If you are not satisfied with one or more of the changes and you want to revert back those changes completely, then use rollback() method.

For Example:

db.rollback()

Disconnecting Database:

To disconnect Database connection, use close() method.

For Example:

db.close()

If the connection to a database is closed by the user with the close() method, any outstanding transactions are rolled back by the DB. However, instead of depending on any of DB lower level implementation details, your application would be better off calling commit or rollback explicitly.

Handling Errors:

There are many sources of errors. A few examples are a syntax error in an executed SQL statement, a connection failure, or calling the fetch method for an already canceled or finished statement handle. The DB API defines a number of errors that must exist in each database module. The following table lists these exceptions.

Exception Description

Warning Used for non-fatal issues. Must subclass StandardError.

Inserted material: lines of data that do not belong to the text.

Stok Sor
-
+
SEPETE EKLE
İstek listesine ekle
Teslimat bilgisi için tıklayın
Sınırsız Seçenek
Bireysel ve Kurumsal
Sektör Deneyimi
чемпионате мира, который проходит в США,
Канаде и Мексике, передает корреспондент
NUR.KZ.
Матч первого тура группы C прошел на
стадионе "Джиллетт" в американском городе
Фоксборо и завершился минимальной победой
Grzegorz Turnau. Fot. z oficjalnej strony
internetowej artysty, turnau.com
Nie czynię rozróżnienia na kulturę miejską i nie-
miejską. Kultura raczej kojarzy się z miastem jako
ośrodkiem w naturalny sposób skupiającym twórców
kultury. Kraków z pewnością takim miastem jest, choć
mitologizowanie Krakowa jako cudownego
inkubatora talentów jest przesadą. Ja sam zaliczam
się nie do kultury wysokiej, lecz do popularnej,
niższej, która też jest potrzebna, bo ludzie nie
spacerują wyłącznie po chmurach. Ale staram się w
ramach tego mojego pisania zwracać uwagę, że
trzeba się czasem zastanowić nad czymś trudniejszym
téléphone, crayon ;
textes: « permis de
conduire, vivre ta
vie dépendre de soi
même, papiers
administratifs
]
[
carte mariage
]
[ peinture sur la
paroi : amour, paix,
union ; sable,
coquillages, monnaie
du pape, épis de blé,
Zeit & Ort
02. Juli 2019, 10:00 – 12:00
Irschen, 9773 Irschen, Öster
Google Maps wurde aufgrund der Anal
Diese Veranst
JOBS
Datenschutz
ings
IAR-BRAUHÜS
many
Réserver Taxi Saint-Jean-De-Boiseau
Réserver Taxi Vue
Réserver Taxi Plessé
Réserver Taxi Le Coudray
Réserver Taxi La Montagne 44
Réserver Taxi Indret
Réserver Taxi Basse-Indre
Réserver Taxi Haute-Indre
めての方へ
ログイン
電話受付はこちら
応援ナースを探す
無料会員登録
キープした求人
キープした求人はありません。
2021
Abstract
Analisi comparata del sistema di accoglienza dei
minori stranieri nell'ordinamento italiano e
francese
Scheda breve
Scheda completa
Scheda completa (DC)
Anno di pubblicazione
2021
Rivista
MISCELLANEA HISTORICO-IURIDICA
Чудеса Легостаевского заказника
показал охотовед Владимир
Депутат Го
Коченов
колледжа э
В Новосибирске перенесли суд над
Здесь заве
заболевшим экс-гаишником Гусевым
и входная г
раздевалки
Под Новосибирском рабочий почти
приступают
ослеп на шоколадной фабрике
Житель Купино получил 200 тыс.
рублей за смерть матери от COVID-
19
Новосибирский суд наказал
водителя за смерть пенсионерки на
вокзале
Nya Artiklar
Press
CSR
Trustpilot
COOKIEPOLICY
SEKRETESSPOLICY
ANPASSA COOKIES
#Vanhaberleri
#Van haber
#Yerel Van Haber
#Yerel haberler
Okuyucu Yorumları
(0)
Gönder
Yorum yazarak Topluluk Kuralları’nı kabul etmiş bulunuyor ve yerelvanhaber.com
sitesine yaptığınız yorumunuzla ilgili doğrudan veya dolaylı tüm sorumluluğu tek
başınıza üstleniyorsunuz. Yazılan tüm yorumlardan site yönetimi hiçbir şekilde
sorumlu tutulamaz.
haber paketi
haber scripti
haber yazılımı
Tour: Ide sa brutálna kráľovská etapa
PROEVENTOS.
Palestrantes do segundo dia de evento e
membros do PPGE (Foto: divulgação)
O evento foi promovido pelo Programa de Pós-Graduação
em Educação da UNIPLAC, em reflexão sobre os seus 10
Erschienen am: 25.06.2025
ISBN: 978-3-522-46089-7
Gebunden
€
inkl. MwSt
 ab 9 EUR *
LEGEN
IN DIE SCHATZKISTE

Error Base class for errors. Must subclass StandardError.

InterfaceError

Used for errors in the database module, not the database itself. Must subclass Error.

DatabaseError

Used for errors in the database. Must subclass Error. DataError Subclass of DatabaseError that refers to errors in the data.

OperationalError

Subclass of DatabaseError that refers to errors such as the loss of a connection to the database. These errors are generally outside of the control of the Python scripter.

IntegrityError

Subclass of DatabaseError for situations that would damage the relational integrity, such as uniqueness constraints or foreign keys.

InternalError

Subclass of DatabaseError that refers to errors internal to the database module, such as a cursor no longer being active.

ProgrammingError

Subclass of DatabaseError that refers to errors such as a bad table name and other things that can safely be blamed on you.

NotSupportedError

Subclass of DatabaseError that refers to trying to call unsupported functionality.

Your Python scripts should handle these errors, but before using any of the above exceptions, make sure your MySQLdb has support for that exception. You can get more information about them by reading the DB API 2.0 specification.